David Browne is a contributing editor to Rolling Stone. For many years, he was the music critic at Entertainment Weekly, where he started in 1990 as part of the magazine's launch. In the course of that job, he reviewed nearly 1300 albums and profiled everyone from Leonard Cohen and James Taylor to action film stars and the cast of "Beverly Hills 90210" (first season post-Shannon). In 1995, he was awarded a Music Journalism Award for excellence in criticism for an essay on the cultural significance of John Tesh (and no, he's not kidding).

His articles and reviews have appeared in a wide range of publications (Rolling Stone, the New York Times, New York Magazine, Blender. Spin, Sports Illustrated, Wired) and websites (Time, the New Republic, the Poetry Foundation). In his rare free time, he also blogs for the Huffington Post and reviews new music releases for National Public Radio's website. David received his B.A. in journalism from New York University, after which he was an editor and writer at two now-defunct music magazines of the '80s, Music & Sound Output and High Fidelity. He began writing a column on indie rock for the New York Daily News, which, to his surprise and delight, turned into a full-time job at the newspaper.

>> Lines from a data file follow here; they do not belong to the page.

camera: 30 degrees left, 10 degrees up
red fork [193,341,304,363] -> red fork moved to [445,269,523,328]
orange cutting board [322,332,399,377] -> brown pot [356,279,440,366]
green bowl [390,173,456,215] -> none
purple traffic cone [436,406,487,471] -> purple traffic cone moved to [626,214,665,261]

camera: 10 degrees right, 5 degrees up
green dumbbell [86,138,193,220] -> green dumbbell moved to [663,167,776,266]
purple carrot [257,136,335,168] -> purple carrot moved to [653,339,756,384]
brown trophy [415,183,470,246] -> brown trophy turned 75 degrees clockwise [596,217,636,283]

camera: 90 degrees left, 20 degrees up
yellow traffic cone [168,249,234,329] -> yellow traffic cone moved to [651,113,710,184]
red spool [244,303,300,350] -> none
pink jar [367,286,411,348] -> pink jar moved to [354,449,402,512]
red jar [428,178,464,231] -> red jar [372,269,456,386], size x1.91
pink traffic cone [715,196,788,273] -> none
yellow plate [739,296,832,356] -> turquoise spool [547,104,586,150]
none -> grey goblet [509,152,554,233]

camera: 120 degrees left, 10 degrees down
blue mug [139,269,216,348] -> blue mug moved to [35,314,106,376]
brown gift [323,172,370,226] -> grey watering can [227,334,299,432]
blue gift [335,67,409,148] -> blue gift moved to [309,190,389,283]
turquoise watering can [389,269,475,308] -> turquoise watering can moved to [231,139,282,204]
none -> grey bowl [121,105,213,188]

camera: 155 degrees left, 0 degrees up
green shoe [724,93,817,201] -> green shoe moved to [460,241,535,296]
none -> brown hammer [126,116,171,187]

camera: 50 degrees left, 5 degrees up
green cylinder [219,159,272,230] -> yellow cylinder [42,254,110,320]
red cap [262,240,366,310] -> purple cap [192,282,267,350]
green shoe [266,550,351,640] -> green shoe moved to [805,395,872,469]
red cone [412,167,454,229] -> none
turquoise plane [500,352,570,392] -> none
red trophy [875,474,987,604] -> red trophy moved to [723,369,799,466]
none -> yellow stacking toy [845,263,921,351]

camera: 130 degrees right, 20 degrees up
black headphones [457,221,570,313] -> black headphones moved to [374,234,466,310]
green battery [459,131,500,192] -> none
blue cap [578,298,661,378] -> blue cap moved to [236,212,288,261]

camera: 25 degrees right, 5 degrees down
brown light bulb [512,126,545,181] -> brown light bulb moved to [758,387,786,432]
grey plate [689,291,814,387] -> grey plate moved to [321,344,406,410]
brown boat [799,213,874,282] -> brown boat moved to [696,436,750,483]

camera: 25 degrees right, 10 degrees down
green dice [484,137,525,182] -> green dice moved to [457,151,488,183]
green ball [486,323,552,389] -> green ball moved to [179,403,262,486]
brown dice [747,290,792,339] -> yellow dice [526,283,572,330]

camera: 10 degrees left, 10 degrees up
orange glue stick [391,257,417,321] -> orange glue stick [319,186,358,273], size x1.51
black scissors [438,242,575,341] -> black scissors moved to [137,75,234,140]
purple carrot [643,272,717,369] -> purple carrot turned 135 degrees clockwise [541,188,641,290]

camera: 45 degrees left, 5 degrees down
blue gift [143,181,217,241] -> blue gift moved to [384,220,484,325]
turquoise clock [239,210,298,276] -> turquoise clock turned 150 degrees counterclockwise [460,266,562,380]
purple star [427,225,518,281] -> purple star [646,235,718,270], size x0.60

David is also the author of three books: "Dream Brother: The Lives and Music of Jeff and Tim Buckley" (2001), which has been published in the U.S., the U.K., France, Italy, and Australia, and "Amped: How Big Air, Big Dollars and a New Generation Took Sports to the Extreme" (2004). His third, "Goodbye 20th Century: A Biography of Sonic Youth," was published in June 2008 by Da Capo. Salon called it "compelling and rollicking," Vanity Fair dubbed it "an expressway to the soul of the influential band," and Publishers Weekly was nice enough to call it "compulsively readable."